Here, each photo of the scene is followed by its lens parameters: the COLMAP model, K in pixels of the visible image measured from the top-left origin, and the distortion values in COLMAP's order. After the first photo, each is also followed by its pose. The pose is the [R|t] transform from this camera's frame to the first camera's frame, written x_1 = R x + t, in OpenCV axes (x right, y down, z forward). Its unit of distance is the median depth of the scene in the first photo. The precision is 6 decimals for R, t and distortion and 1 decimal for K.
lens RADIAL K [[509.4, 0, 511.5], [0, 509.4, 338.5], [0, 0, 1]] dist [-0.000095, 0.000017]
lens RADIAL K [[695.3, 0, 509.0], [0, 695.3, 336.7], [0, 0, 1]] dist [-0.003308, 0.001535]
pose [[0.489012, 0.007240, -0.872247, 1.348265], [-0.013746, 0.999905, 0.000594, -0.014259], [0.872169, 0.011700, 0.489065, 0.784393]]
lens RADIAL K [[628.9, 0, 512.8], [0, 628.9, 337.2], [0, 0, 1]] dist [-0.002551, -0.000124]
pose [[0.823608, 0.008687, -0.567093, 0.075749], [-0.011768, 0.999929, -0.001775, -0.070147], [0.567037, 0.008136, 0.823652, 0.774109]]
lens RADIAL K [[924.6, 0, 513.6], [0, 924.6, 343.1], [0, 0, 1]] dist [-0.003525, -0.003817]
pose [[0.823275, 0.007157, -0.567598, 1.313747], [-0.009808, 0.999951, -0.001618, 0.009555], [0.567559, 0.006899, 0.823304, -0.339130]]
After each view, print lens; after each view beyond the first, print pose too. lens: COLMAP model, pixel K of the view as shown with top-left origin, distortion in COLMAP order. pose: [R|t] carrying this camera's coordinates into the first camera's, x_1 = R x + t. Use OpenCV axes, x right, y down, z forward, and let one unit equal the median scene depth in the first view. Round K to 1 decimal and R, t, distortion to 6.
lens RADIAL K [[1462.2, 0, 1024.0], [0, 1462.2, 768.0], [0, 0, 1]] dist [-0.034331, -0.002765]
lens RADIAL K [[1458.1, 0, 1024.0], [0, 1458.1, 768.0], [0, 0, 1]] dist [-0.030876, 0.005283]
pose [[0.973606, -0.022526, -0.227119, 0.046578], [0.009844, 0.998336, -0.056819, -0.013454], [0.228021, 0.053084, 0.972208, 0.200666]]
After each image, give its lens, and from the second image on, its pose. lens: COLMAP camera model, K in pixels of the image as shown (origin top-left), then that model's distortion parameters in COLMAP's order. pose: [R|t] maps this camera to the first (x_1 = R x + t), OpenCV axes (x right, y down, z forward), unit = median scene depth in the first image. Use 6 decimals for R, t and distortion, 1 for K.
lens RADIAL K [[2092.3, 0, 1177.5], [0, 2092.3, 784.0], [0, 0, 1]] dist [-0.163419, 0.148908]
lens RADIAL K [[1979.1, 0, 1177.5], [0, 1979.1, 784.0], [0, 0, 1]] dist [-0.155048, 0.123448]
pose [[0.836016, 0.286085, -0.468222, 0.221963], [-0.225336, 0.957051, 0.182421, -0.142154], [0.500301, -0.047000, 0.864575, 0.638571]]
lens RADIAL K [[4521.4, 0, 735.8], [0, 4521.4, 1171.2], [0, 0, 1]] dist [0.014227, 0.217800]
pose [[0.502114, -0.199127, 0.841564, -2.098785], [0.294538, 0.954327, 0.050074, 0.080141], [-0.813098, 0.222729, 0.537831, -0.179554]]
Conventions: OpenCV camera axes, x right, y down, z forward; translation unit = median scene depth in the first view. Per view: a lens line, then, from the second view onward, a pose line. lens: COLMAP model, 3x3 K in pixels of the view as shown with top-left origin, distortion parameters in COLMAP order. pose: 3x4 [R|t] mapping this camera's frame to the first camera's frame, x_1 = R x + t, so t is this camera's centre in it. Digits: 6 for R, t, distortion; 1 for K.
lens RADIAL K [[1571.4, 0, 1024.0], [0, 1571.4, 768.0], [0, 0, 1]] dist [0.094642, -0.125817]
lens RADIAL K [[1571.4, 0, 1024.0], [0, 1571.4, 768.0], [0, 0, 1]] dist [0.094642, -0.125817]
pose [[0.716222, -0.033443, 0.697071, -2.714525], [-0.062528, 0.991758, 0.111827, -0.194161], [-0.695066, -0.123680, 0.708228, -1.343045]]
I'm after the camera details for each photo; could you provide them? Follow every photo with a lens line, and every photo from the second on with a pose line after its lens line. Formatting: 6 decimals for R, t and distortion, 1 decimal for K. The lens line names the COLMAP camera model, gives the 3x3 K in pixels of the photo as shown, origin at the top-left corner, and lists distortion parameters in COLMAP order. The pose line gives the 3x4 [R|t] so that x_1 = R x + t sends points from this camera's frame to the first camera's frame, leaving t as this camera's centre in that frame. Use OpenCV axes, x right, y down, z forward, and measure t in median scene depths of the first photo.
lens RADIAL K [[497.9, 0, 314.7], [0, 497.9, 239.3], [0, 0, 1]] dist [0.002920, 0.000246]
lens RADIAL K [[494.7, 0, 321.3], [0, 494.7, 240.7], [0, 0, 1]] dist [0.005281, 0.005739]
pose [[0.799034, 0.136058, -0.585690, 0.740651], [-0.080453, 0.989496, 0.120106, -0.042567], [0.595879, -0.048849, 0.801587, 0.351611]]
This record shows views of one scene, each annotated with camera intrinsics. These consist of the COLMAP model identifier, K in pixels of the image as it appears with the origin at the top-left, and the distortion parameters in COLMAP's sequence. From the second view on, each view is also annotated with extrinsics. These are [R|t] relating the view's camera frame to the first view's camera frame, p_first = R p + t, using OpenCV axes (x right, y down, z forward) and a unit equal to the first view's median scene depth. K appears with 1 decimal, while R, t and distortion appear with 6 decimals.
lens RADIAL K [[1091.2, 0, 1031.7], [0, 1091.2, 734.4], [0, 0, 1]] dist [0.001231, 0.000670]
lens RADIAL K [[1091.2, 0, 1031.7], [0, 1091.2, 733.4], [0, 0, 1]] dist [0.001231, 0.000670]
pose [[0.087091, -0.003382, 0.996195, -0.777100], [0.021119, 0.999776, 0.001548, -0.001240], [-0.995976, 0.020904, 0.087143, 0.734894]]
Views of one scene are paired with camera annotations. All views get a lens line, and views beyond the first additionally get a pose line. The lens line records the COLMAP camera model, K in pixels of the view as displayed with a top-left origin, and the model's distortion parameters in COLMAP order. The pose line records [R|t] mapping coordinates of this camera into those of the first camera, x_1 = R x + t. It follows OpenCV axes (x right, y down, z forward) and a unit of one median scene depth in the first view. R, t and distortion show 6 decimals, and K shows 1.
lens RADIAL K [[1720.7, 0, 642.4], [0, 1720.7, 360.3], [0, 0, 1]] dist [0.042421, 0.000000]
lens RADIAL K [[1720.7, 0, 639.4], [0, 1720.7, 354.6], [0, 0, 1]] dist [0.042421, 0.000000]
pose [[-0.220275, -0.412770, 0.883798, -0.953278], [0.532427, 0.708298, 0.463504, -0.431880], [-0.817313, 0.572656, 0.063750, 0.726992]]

******

Find each line in the entries above that contains the string "annotations", matching case exactly, and copy those lines out.

▶ **ANSWER AREA**
Views of one scene are paired with camera annotations. All views get a lens line, and views beyond the first additionally get a pose line. The lens line records the COLMAP camera model, K in pixels of the view as displayed with a top-left origin, and the model's distortion parameters in COLMAP order. The pose line records [R|t] mapping coordinates of this camera into those of the first camera, x_1 = R x + t. It follows OpenCV axes (x right, y down, z forward) and a unit of one median scene depth in the first view. R, t and distortion show 6 decimals, and K shows 1.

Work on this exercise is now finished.